Vertical Aerospace’s engineers use CATIA as its CAD for the aircraft structure, having needed a package that has the power to cope with a whole aircraft and its various systems.
“This is a composite aircraft primarily,” says John Russell, senior design engineer at Vertical Aerospace. “When you design in other CAD packages, you tend to simplify composite structure. But the analysis work that goes into composites and understanding plies, orientations and layers of composites is complicated.
“With this platform, very early on we could build a composite part using a composite workbench to build up the layers and plies. It takes a bit more time to set it up, but when there is more analysis being done, we can look at the best way to manufacture the part from start to finish; it is a far quicker process.”
Russell says that in the future it will be able to give this digital data to manufacturers and go straight to manufacturing.
Importantly, the 3DExperience platform enables Vertical Aerospace to build a virtual twin of the aircraft and incorporate all aspects, from aerodynamics to electronics.
“We’re mapping out the 2D electrical functional work and linking it directly to the 3D model,” McMillan says. “Soon, we will have the ability to link the 2D and 3D into the whole system architecture so that we can map it from the top-level aircraft definitions with requirements all the way down to the 2D and 3D.
“Everything will be in one place; we’re not looking around for different datasets and transferring data across.

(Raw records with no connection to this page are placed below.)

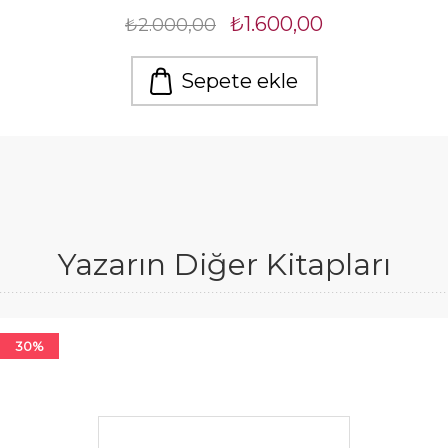
₺1.600,00
₺2.000,00
Sepete ekle
Yazarın Diğer Kitapları
30%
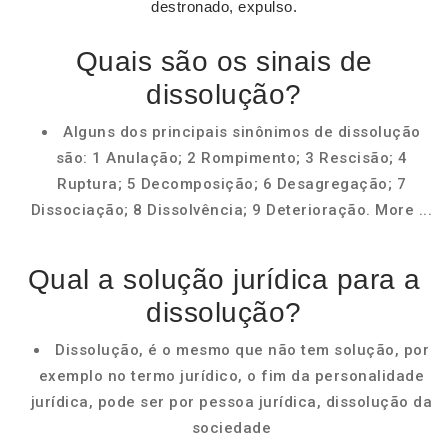
destronado, expulso.
Quais são os sinais de
dissolução?
Alguns dos principais sinônimos de dissolução
são: 1 Anulação; 2 Rompimento; 3 Rescisão; 4
Ruptura; 5 Decomposição; 6 Desagregação; 7
Dissociação; 8 Dissolvência; 9 Deterioração. More ...
Qual a solução jurídica para a
dissolução?
Dissolução, é o mesmo que não tem solução, por
exemplo no termo jurídico, o fim da personalidade
jurídica, pode ser por pessoa jurídica, dissolução da
sociedade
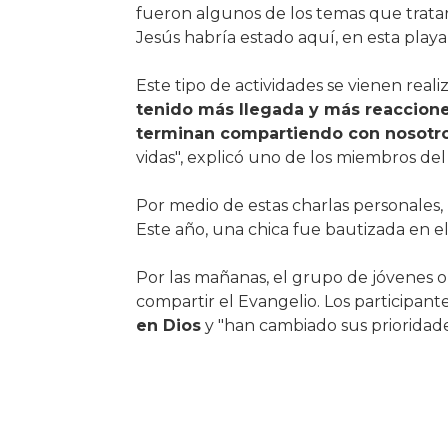
fueron algunos de los temas que trata
Jesús habría estado aquí, en esta play
Este tipo de actividades se vienen real
tenido más llegada y más reaccione
terminan compartiendo con nosotr
vidas", explicó uno de los miembros del
Por medio de estas charlas personales,
Este año, una chica fue bautizada en el
Por las mañanas, el grupo de jóvenes ora
compartir el Evangelio. Los participant
en Dios
y "han cambiado sus prioridade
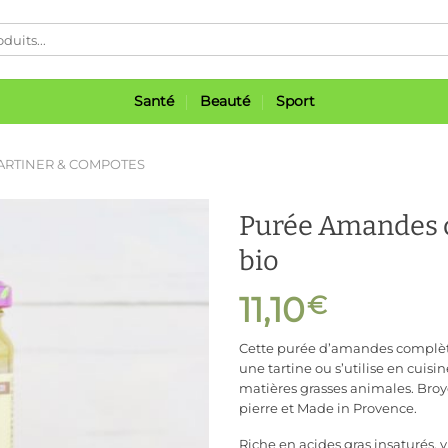
Santé
Beauté
Sport
TARTINER & COMPOTES
Purée Amandes 
bio
11,10
€
Ajouter
à ma
liste
Cette purée d’amandes complèt
une tartine ou s’utilise en cuisi
matières grasses animales. Broy
pierre et Made in Provence.
Riche en acides gras insaturés, v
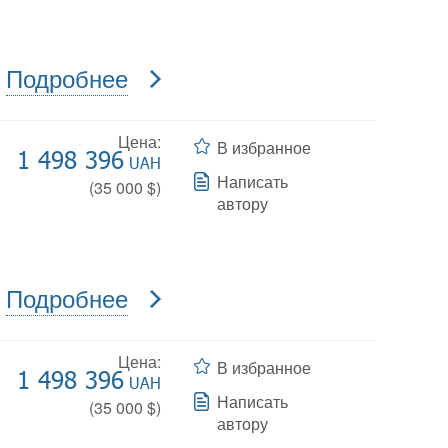
Подробнее
Цена:
В избранное
1 498 396
UAH
Написать
(
35 000
$)
автору
Подробнее
Цена:
В избранное
1 498 396
UAH
Написать
(
35 000
$)
автору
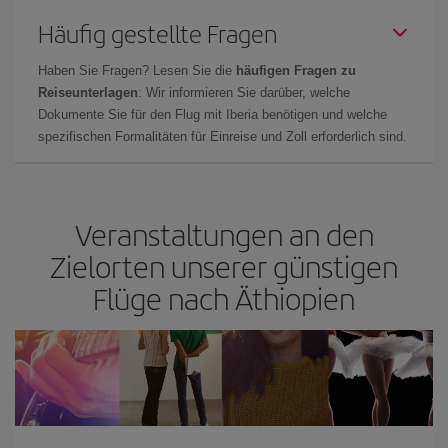
Häufig gestellte Fragen
Haben Sie Fragen? Lesen Sie die
häufigen Fragen zu
Reiseunterlagen
: Wir informieren Sie darüber, welche
Dokumente Sie für den Flug mit Iberia benötigen und welche
spezifischen Formalitäten für Einreise und Zoll erforderlich sind.
Veranstaltungen an den
Zielorten unserer günstigen
Flüge nach Äthiopien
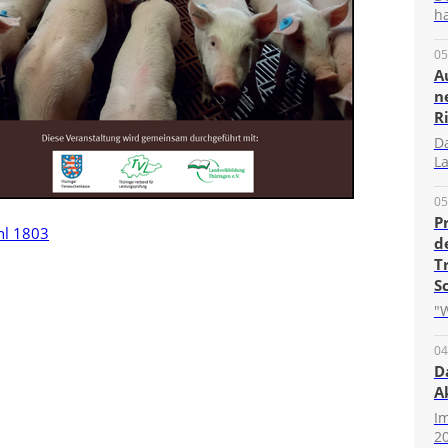
ha
05
A
n
R
D
La
05
P
hl 1803
d
T
S
"W
04
D
A
I
20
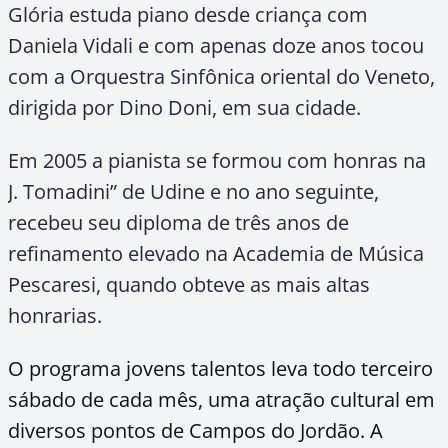
Glória estuda piano desde criança com
Daniela Vidali e com apenas doze anos tocou
com a Orquestra Sinfônica oriental do Veneto,
dirigida por Dino Doni, em sua cidade.
Em 2005 a pianista se formou com honras na
J. Tomadini” de Udine e no ano seguinte,
recebeu seu diploma de três anos de
refinamento elevado na Academia de Música
Pescaresi, quando obteve as mais altas
honrarias.
O programa jovens talentos leva todo terceiro
sábado de cada mês, uma atração cultural em
diversos pontos de Campos do Jordão. A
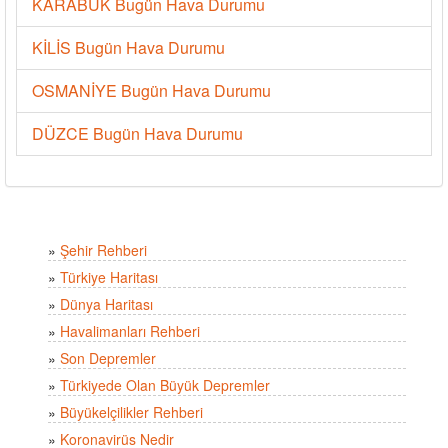
KARABÜK Bugün Hava Durumu
KİLİS Bugün Hava Durumu
OSMANİYE Bugün Hava Durumu
DÜZCE Bugün Hava Durumu
»
Şehir Rehberi
»
Türkiye Haritası
»
Dünya Haritası
»
Havalimanları Rehberi
»
Son Depremler
»
Türkiyede Olan Büyük Depremler
»
Büyükelçilikler Rehberi
»
Koronavirüs Nedir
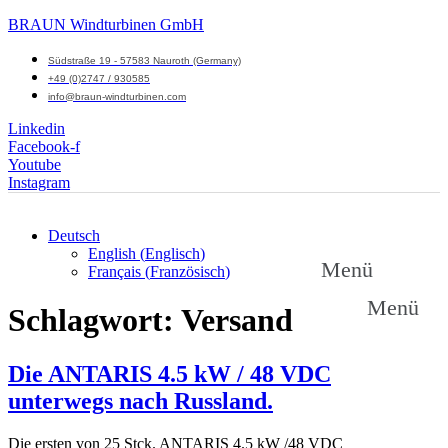
BRAUN Windturbinen GmbH
Südstraße 19 - 57583 Nauroth (Germany)
+49 (0)2747 / 930585
info@braun-windturbinen.com
Linkedin
Facebook-f
Youtube
Instagram
Deutsch
English
(
Englisch
)
Menü
Français
(
Französisch
)
Menü
Schlagwort:
Versand
Die ANTARIS 4.5 kW / 48 VDC
unterwegs nach Russland.
Die ersten von 25 Stck. ANTARIS 4.5 kW /48 VDC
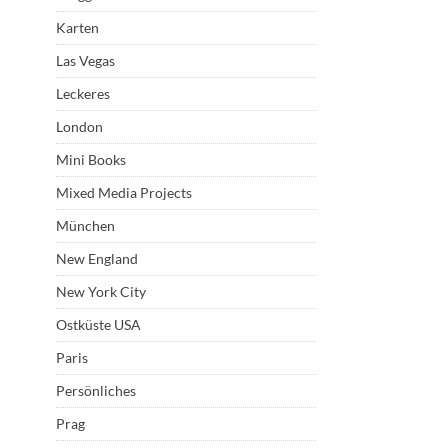
Karten
Las Vegas
Leckeres
London
Mini Books
Mixed Media Projects
München
New England
New York City
Ostküste USA
Paris
Persönliches
Prag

It’s a single source solution. So, if you move or change some of the functional work, it gives you an alarm that your 3D model.”
Vertical Aerospace is able to carry out concurrent engineering and allow all users in the company to access the information they need to keep projects on track by using the 3DExperience platform.

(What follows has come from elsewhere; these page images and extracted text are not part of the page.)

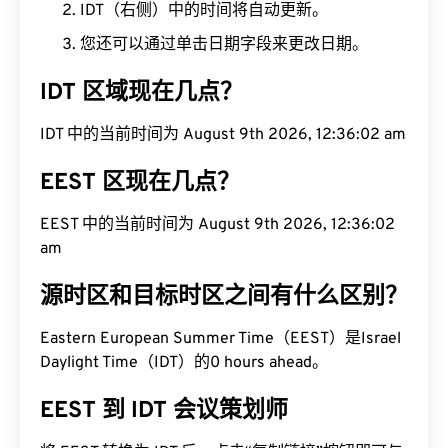
IDT（右侧）中的时间将自动更新。
您还可以通过单击日期字段来更改日期。
IDT 区域现在几点？
IDT 中的当前时间为 August 9th 2026, 12:36:03 am
EEST 区现在几点？
EEST 中的当前时间为 August 9th 2026, 12:36:03
am
源时区和目标时区之间有什么区别？
Eastern European Summer Time（EEST）是Israel
Daylight Time（IDT）的0 hours ahead。
EEST 到 IDT 会议策划师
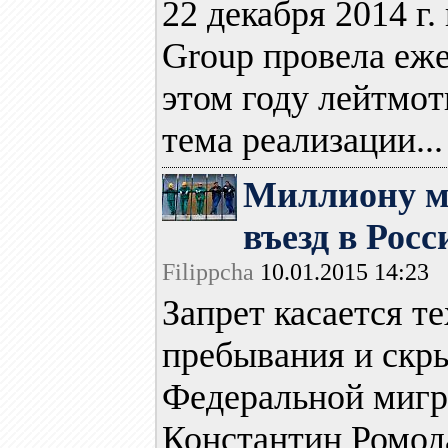
22 декабря 2014 
Group провела еж
этом году лейтмо
тема реализации...
Миллиону м
въезд в Рос
Filippcha
10.01.2015 14:23
Запрет касается т
пребывания и скры
Федеральной мигр
Константин Ромода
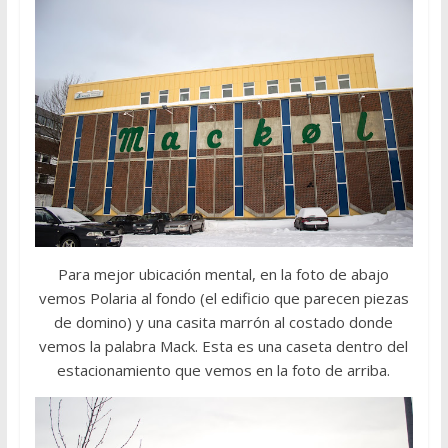
Para mejor ubicación mental, en la foto de abajo
vemos Polaria al fondo (el edificio que parecen piezas
de domino) y una casita marrón al costado donde
vemos la palabra Mack. Esta es una caseta dentro del
estacionamiento que vemos en la foto de arriba.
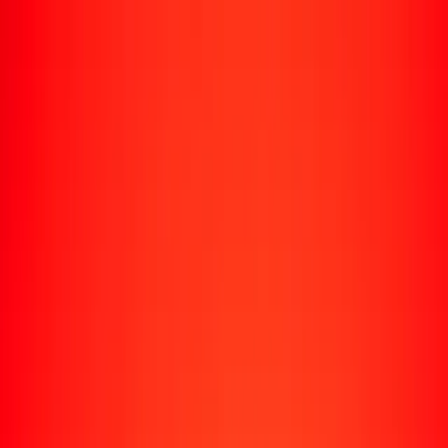
Rastrear una transferencia
Ubicaciones
Recursos
Centro de ayuda
Encuentra respuestas y soporte al cliente.
Servicios
Cobro de cheques, pago de facturas y más.
Carreras
Únete al equipo global de Ria.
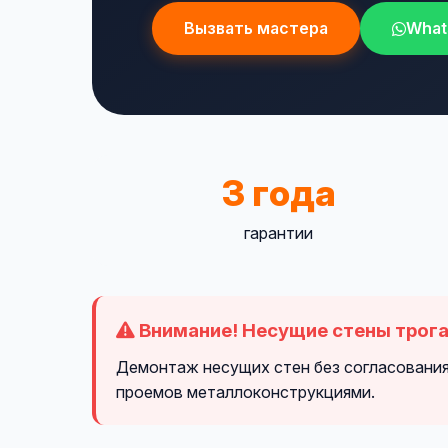
Вызвать мастера
What
3 года
гарантии
Внимание! Несущие стены трога
Демонтаж несущих стен без согласования
проемов металлоконструкциями.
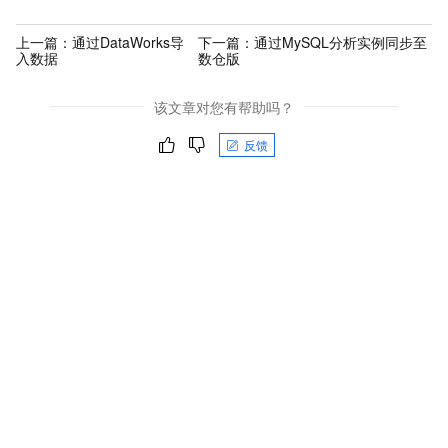
上一篇：
通过DataWorks导
下一篇：
通过MySQL分析实例同步至
入数据
数仓版
该文章对您有帮助吗？
反馈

“The platform brings all teams together,” says Russell, explaining that the design process initially starts with the aerodynamics team shaping the aircraft and analysing the aerodynamic flow. Once a master geometry surface has been built and CAD data is linked to it, then they can change the aerodynamic shape, and because of the Dassault Systèmes platform the CAD models are quickly updated too.
“People who don’t have CAD access can see all this in the web-based app,” Russell continues. “They can see the aerodynamic shape, the structure and interrogate the bill of materials. For everyone to see the parts and models and define a project plan – that’s a really big deal!”
The company is growing its supplier network to bring its aircraft to market faster, and will use its 3D model to hand over specific information down the supply chain. Russell says that this will include details such as the analysis work from the stress and aerodynamics teams, as well as all the manufacturing, assembly and installation instructions integrated into the model.
All this is geared to make the handover to manufacturing far easier, faster and much more effective.
As Vertical Aerospace brings its aircraft to market, it is working closely with the safety regulator CAA (Civil Aviation Authority) to help shape the regulations and define new levels of safety in the industry.
Having the full digital traceability will help the team to achieve a DOA certification from CAA, and reach market ahead of the competition.
“You’re only limited by your imagination,” says McMillan. “We’re excited about the potential of what we can achieve with the platform – and that is a completely digital representation of the aircraft. Everywhere I’ve looked for a solution, I’ve found it on the platform. It’s so exciting!”